◆ EXERCISE DIRECTIONS: Reproduce the material below verbatim, line for line, and omit the pictures from your output.
-- MATERIAL SHOWN follows --
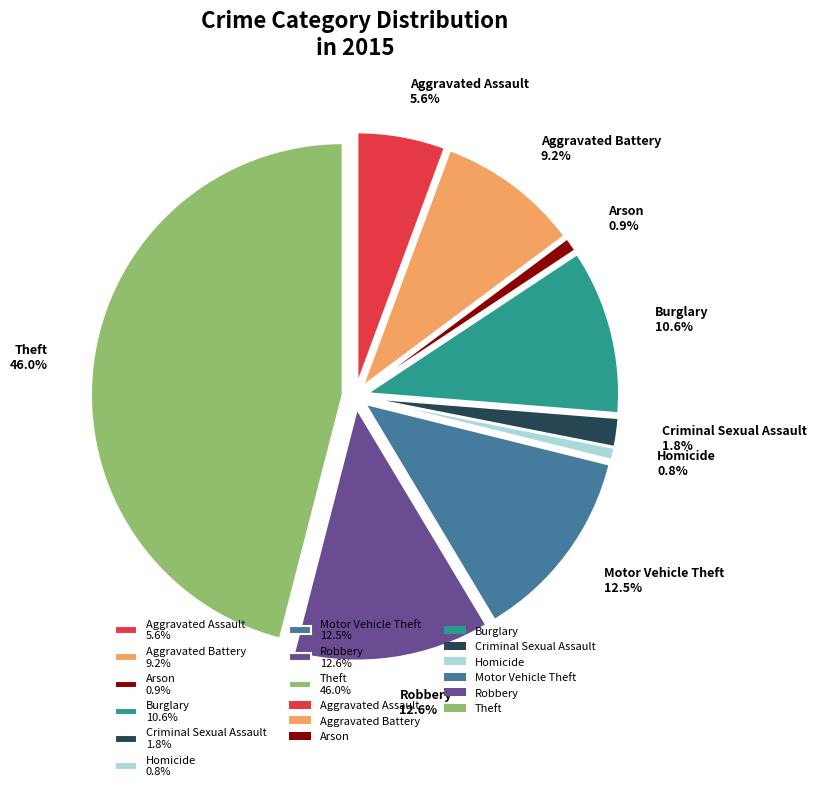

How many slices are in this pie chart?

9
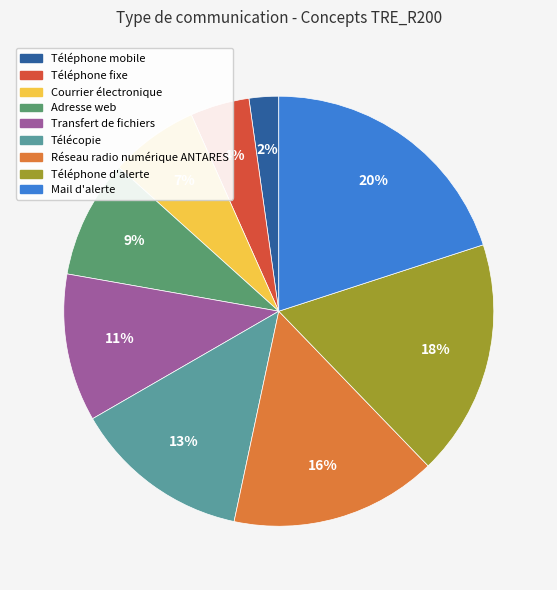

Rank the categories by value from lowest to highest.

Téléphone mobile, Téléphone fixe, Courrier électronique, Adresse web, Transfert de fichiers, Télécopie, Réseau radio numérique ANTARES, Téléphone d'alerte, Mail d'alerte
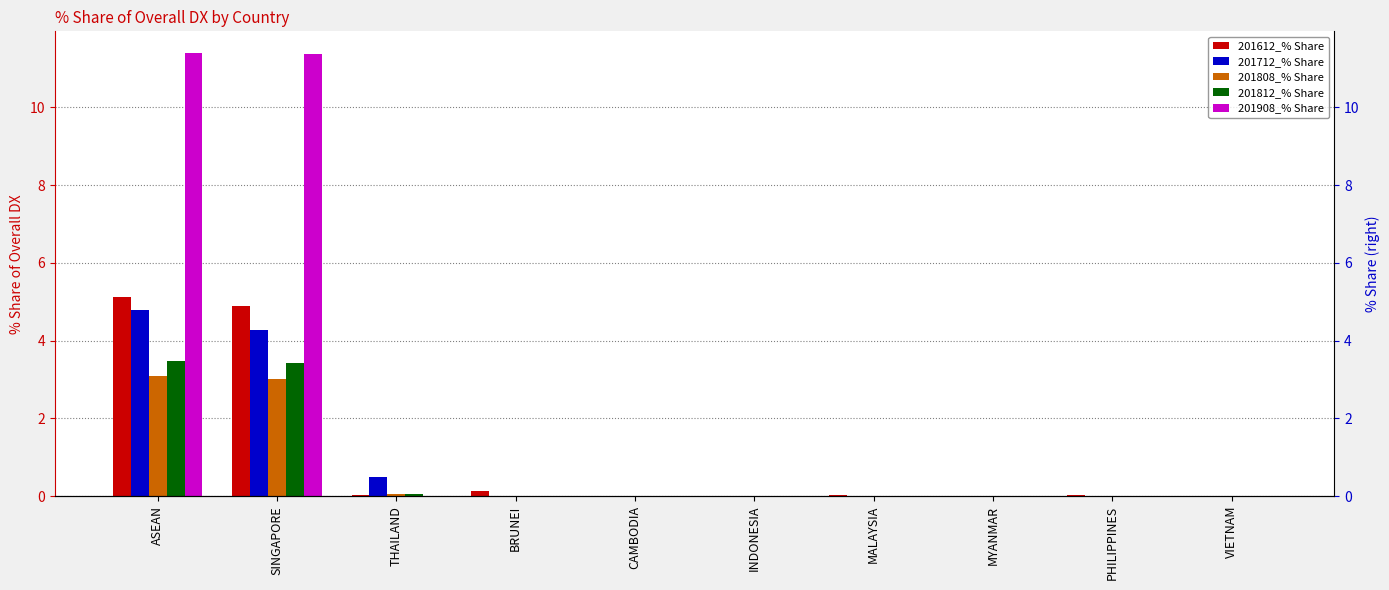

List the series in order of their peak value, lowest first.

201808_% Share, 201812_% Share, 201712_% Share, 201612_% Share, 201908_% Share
-- MATERIAL SHOWN concluded --
◆ EXERCISE RESULT:
How many slices are in this pie chart?

9

Rank the categories by value from lowest to highest.

Téléphone mobile, Téléphone fixe, Courrier électronique, Adresse web, Transfert de fichiers, Télécopie, Réseau radio numérique ANTARES, Téléphone d'alerte, Mail d'alerte

List the series in order of their peak value, lowest first.

201808_% Share, 201812_% Share, 201712_% Share, 201612_% Share, 201908_% Share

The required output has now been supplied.